Kürt meselesini “yok” sayıyor. Son başbakanı ise “benim de geçmişim Kürt” diye oy avına çıkıyor. Aslında bu bir suçlunun cümlesi olabilir ancak. “Size karşı suç işledik, ama geçmişimiz temiz, oy verin” manasında bir yakarış.
AKP seçim motifleri komedi: “Kriz, mıriz yok” diyor “profesör” Kurtulmuş. Erdoğan, Kurtulmuş, Soylu ve diğer AKP liderleri için gerçekten kriz yok. Koruma duvarları arkasında lüks hayatları var. Halk ödüyor. Halka da “buzdolabı” yeter diye dalga geçiyorlar.
“Şehir hastanelerinin müşterisi artacak” diyor. Mesaj net: Hepinizi hasta yapacağız. Gerçekten de AKP’nin kent katliamı, zehirli hava, zehirli beslenme ve politik terör stresi insanlarımızı hasta ediyor.
Tarihi darbelerle dolu TSK’yi iyice oyuncak ettiler, içine tarikatları, cemaatleri yerleştirdiler, birbirlerini yargıladılar, darbeler yaptılar, yaptırdılar, generalleri cezaevlerine attılar. TSK içindeki savaş güçleri, AKP ile bütünleşti. Artık ordu komutanları AKP adayının nefret konuşmalarını üniformalı alkışlıyorlar. Askere rabia-bozkurt işareti yaptırıyorlar.
Tüm bu aldatma-aldatılma oyunları tezgahlanırken HDP hedef tahtası olmaya devam ediyor. Sarayın HDP’yi mutlaka baraj altı bırakma çabasını boşa çıkarmak, sadece HDP’lilerin değil, tüm Türkiye’nin görevi olarak duruyor. Saray egemenliğinin son bulması, nefret duvarını ve dışlayıcı barajı delmekten geçiyor.
AKP aslında Gezi’de iflas etmişti. O tarihten bu tarafa baskı, savaş, OHAL ile uzatmalara oynuyor. Yenilgi sürecini zamana yayıyor. Şimdi de seçim kampanyası yapmıyor, adeta kin kusuyor. Korkusunu, korkutarak yenmeye çalışıyor. Henüz daha ideolojik manipülasyonun kurbanı kitleler kopmadı. İslamcı üst ve orta sınıf, desteğini çekmedi. Erozyon yavaş yavaş gerçekleşiyor.

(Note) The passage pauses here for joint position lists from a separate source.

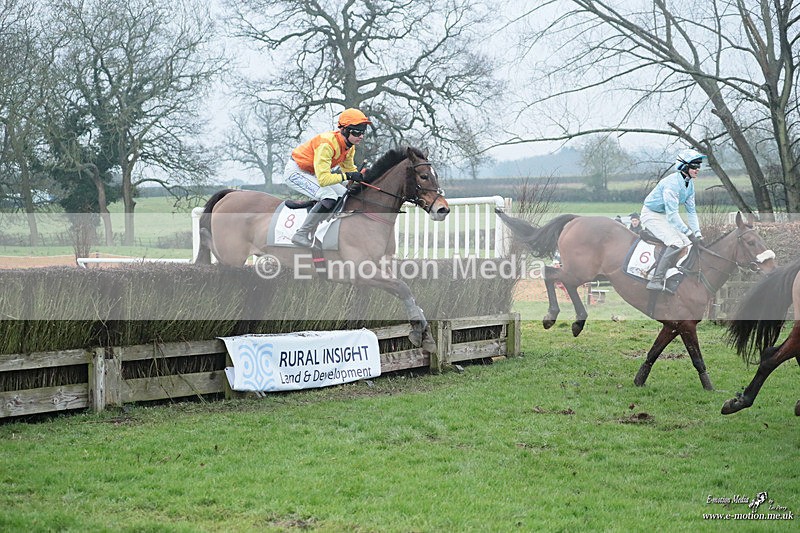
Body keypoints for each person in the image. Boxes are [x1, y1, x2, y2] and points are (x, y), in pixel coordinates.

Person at [284, 108, 372, 247]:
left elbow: (350, 170)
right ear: (345, 130)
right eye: (357, 132)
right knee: (329, 195)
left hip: (313, 173)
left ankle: (325, 228)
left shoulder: (350, 147)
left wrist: (362, 178)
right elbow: (325, 179)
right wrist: (348, 175)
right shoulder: (327, 144)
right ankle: (301, 234)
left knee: (345, 195)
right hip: (296, 172)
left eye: (363, 132)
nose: (361, 136)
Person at [640, 148, 706, 292]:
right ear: (684, 166)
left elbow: (692, 212)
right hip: (651, 214)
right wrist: (689, 232)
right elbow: (673, 216)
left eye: (699, 166)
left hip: (664, 214)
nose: (698, 169)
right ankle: (656, 280)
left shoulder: (689, 184)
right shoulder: (672, 185)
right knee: (676, 242)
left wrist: (698, 234)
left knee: (688, 244)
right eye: (694, 166)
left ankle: (675, 276)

Hegemonyanın bittiği yerde çıplak zorun hakimiyetiyle devam edeceklerini sanıyorlar: Çıplak zorun da ekonomik maliyeti var. Ekonomiyi de asıl çökerten içte ve dışta savaş politikaları ve yarattığı büyük maliyetle birlikte sürekli istikrarsızlıktır. Merkez Bankası (ve AKP) politika faizini bir buçuk haftada % 120 artırdı. Döviz rezervi bir haftada 1 milyar 597 milyon dolar eridi. “Baş ekonomist ve hepsinin paşası” nefret konuşmalarıyla ekonomik çöküşü örtmeye çalışıyor. AKP tüm Türkiye’yi duvara çarptırdı. Sarayın yenilgisi, köklü çözüm getirmese de nefes aldırır.
AKP “yeni” kelimesini çok kullandı, gerçekten yeni olan hiçbir şeye imza atmadı, ahlakı, kültürü, siyaseti, ekonomiyi çökertti. Nerede gösterişe hizmet, AKP imzası orada gerçek yenilenme ihtiyacını örttü. Şimdi bitişi izliyoruz.